Johnson's "ultimate fall from grace" was the climax of Tuesday’s episode
The best reality TV ideally is “able to catch lightning in a bottle by being there when things get truly real,” and for NFL Films, producers of HBO’s "Hard Knocks" series, that “happened after Chad Johnson's recent domestic violence arrest, and the inevitability of his release from the Miami Dolphins,” according to Doug Farrar of YAHOO SPORTS. Last night's episode began with first-year Dolphins coach Joe Philbin “talking to the producers about how the scene would work, then explaining on the phone to someone -- most likely a team executive -- exactly what was about to happen, and saying that Johnson's ‘temperament wasn't good’ for the team.” Johnson then “entered Philbin's office, and he seemed to know what was coming.” What made the show “compelling television was that both men handled it about as well as could be expected, given the emotion surrounding the event.” Johnson knew “full well that he had made a mistake that could -- along with many other factors -- cost him his NFL career.” Philbin, “at this point, has to wonder what the heck he signed up for.” The show “ended with Johnson's gear removed from his locker, and his nameplate taken down.” Farrar: “It's hard to argue with the way Philbin handled this.
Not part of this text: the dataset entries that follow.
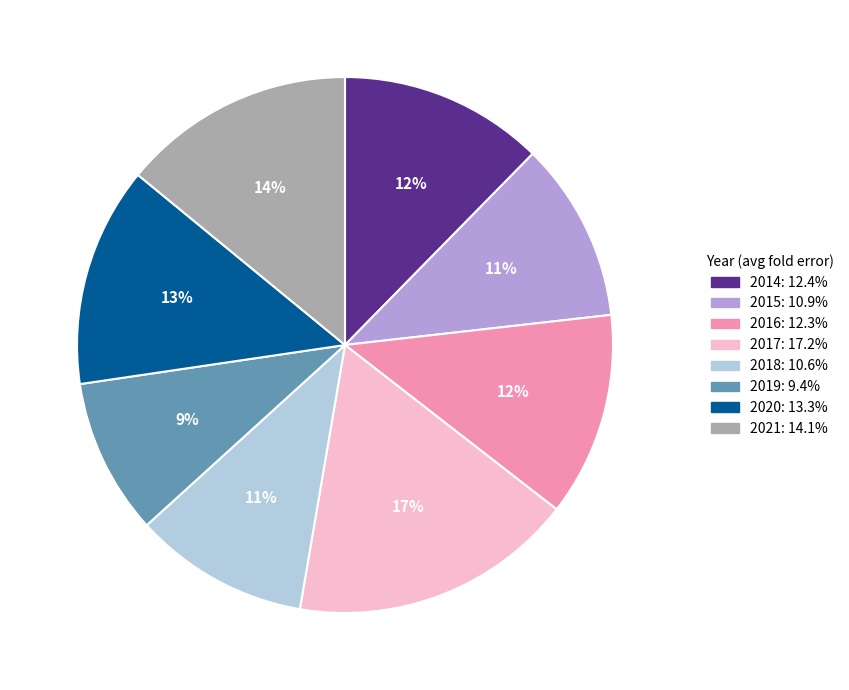

True or false: 2019 accounts for 9% of the total.

True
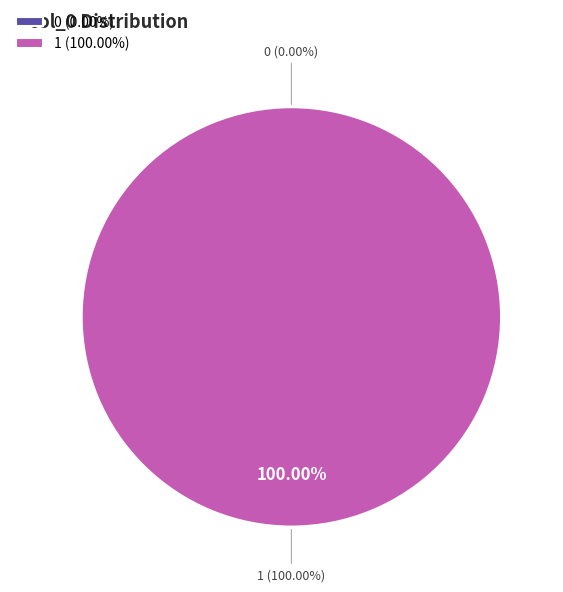

How many slices are in this pie chart?

2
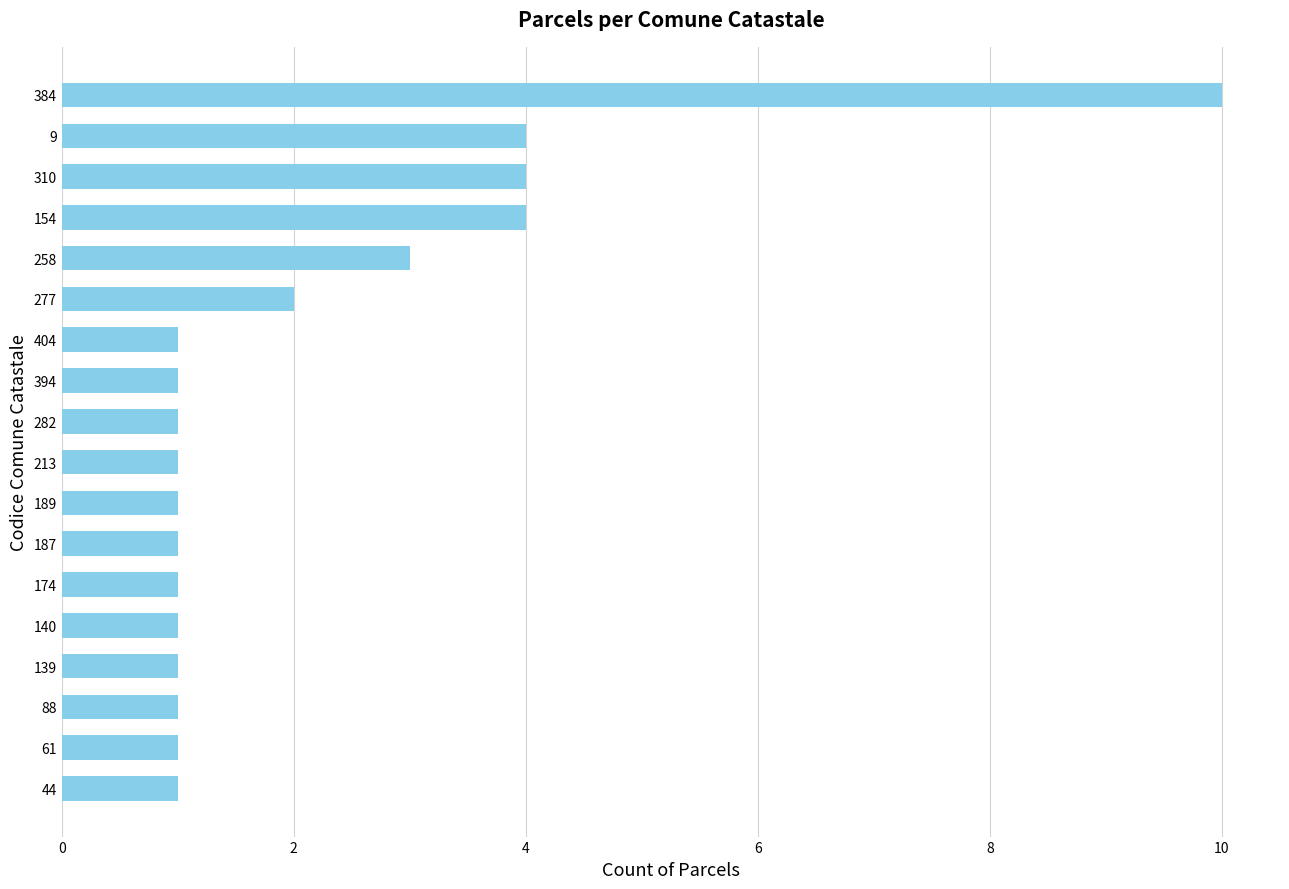

The value at 258 is 3. True or false?

True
And it's certainly easy to see why the Dolphins were the right team for this year's show” (SPORTS.YAHOO.com, 8/15). In Miami, Adam Beasley writes the “rare, compelling look at the star receiver’s ultimate fall from grace was the climax of Tuesday’s ‘Hard Knocks,’ a sensational hour of television that documented easily the most trying week yet of Philbin’s short time as a head coach” (MIAMI HERALD, 8/15). ESPN.com’s James Walker wrote HBO “did a good job of highlighting” Johnson's arrest and subsequent release by the team (ESPN.com, 8/14). In West Palm Beach, Ben Volin notes while the conversation between Philbin and Johnson “was what everyone came to see, the far more interesting insight came earlier in the show when it was revealed that Johnson was having a hard time picking up the Dolphins’ offense, just like he did last year” with the Patriots (PALMBEACHPOST.com, 8/15).
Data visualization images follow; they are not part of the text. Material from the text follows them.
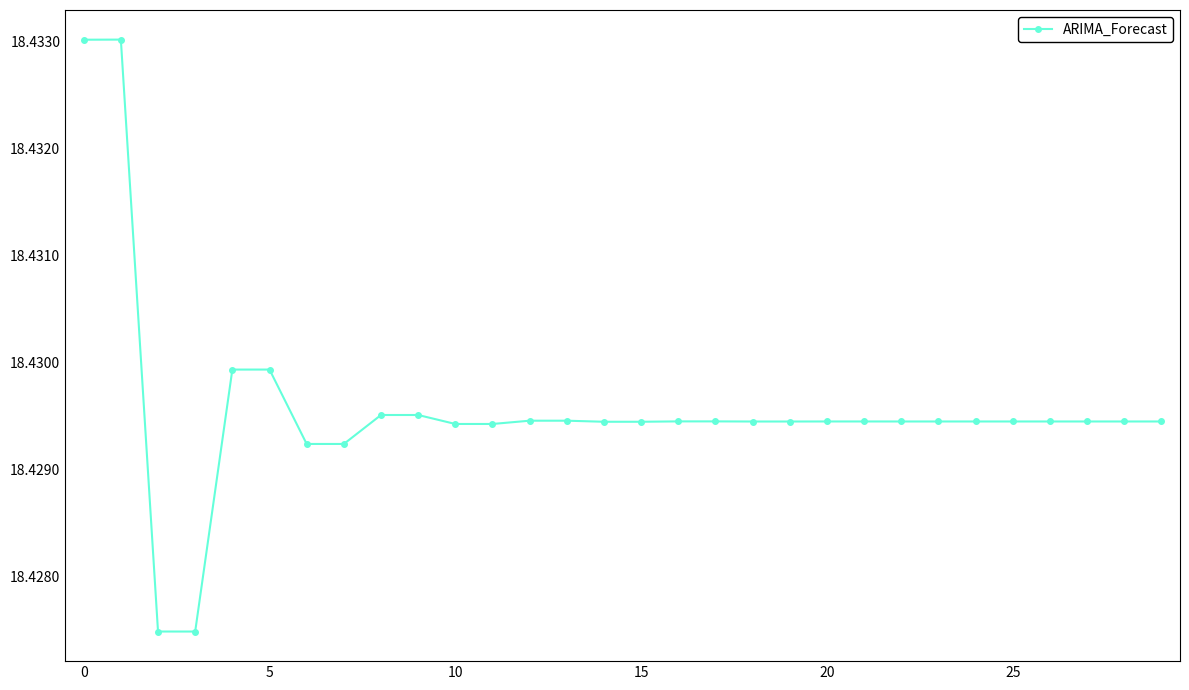

True or false: the data has more than 2 interior local peaks.

True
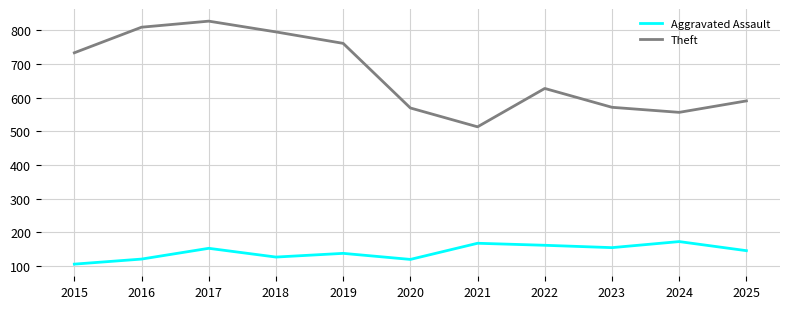

How many lines are shown in the chart?

2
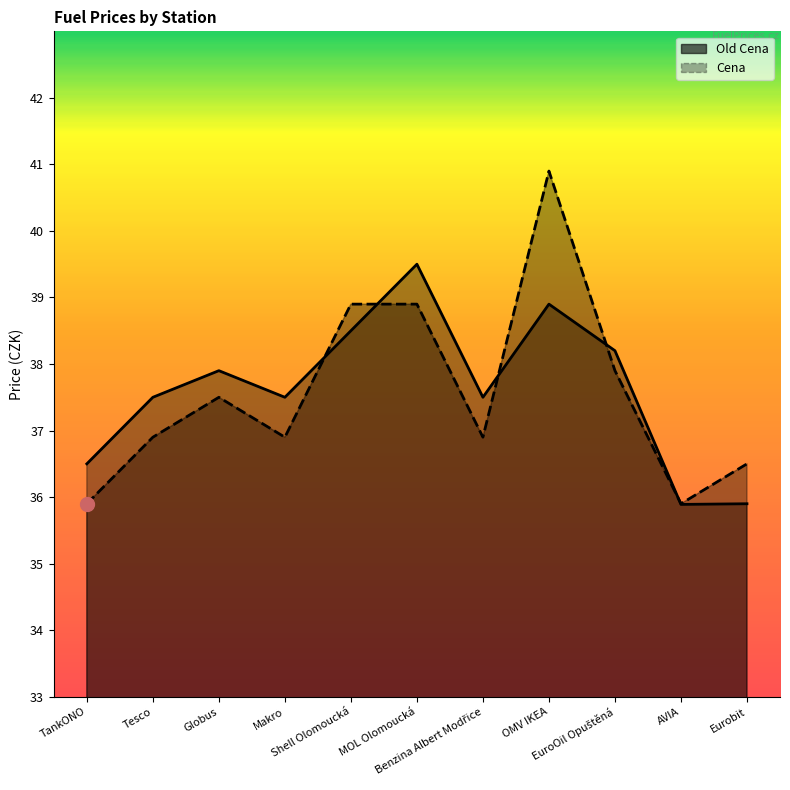

How many interior local valleys does the Cena series have?

3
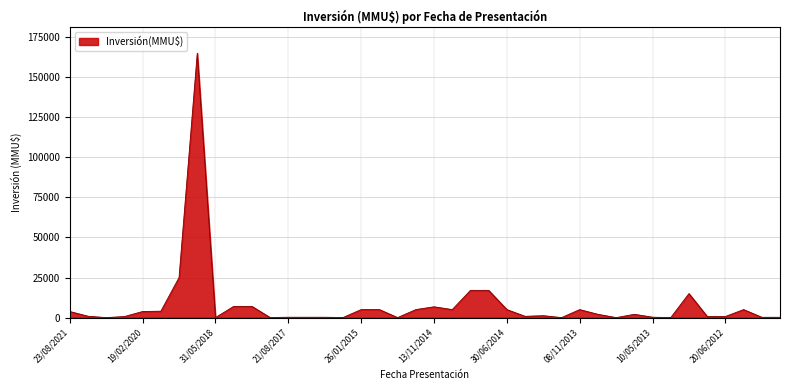

What is the difference between the maximum and minimum values?

165000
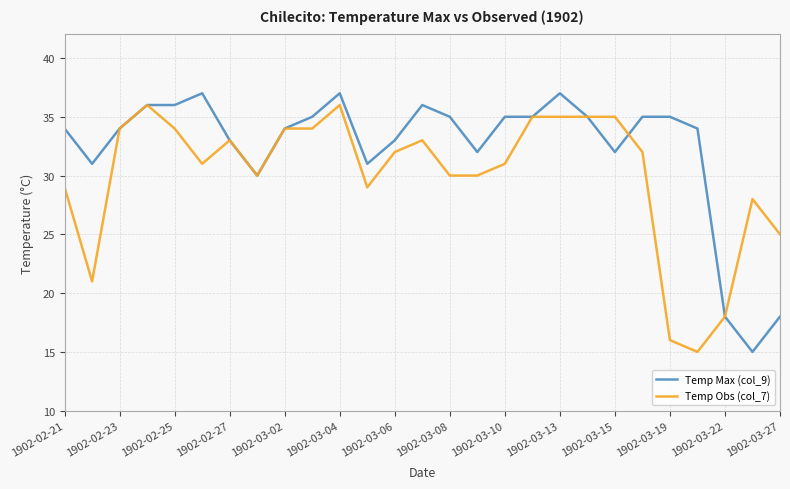

Does the chart display data point markers on the line(s)?

No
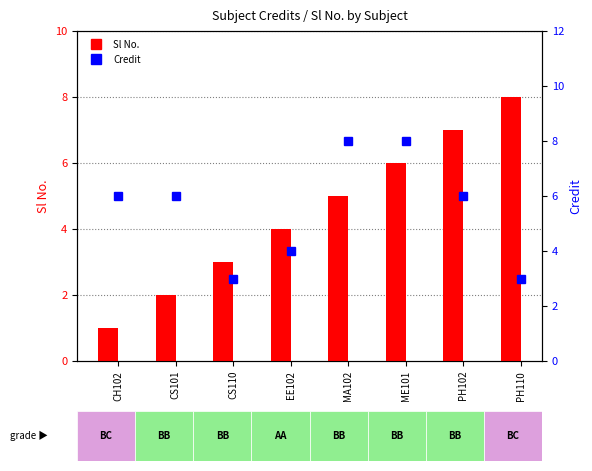

List the series in order of their peak value, lowest first.

Sl No., Credit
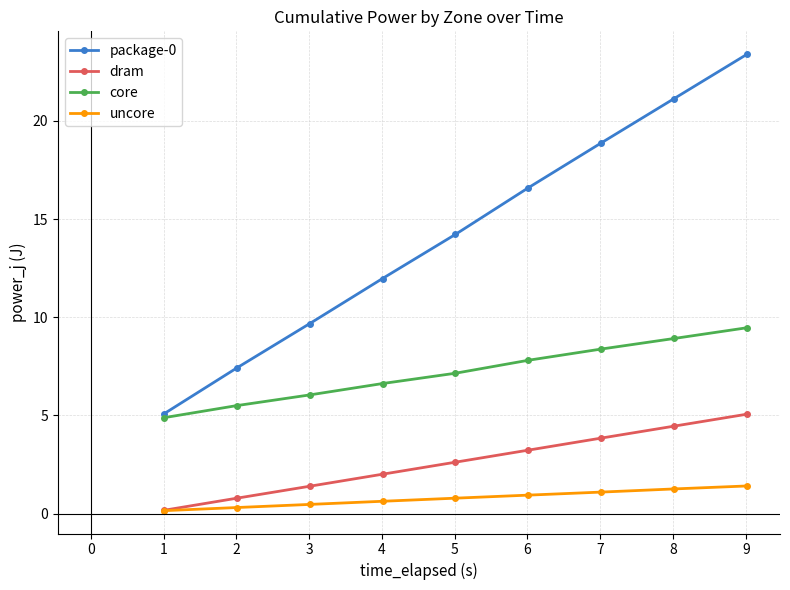

At how many categories does at least one series exceed 7?

8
LETTING YOU GO: Philbin addressed the Dolphins after Johnson was arrested for domestic abuse and told them, “We’ve worked long and hard to make this a professional working environment and we got a lot of work to do.” Speaking on the phone, Philbin said, “His temperament isn’t great for us.” Philbin then met with Johnson, with Johnson saying, “I let you down a little bit. Well, a lot. I understand what you’re doing. You got the message across clear the first day we met ... and I apologize for embarrassing you and this organization.” Philbin: “I appreciate that, I respect that ... and I hope you know that everything I do -- to the best of my ability -- I attempt to put some thought behind what we do. ... I do my best not to fly off the handle and act irrational. It’s just I don’t know that this is working for the benefit of you, me and Miami Dolphins.” Philbin that it was “not really just last night” in regards to his arrest, but said, “I don’t see the mesh right now ... and I just think it’s best for both of us if we kind of part ways” ("Hard Knocks," HBO, 8/14).

PHILBIN'S LOSS: 
In Ft. Lauderdale, Izzy Gould notes HBO “cautioned viewers not to miss the first five minutes, going as far as saying the episode was one of the proudest moments in the training camp series,” and the “final product did not disappoint.” Viewers had to “wait until the end of the show to see the meeting” between Johnson and Philbin after Johnson was released from jail. Gould: “So what happened in those first five minutes? The show begins with the news of the death of the son of Philadelphia Eagles coach Andy Reid. First-year coach Joe Philbin talks about the death of his son Michael, who died in January. Philbin's wife attended Reid's son's funeral. Philbin maintained his even demeanor throughout the reflection of his son's passing” (South Florida SUN-SENTINEL, 8/15).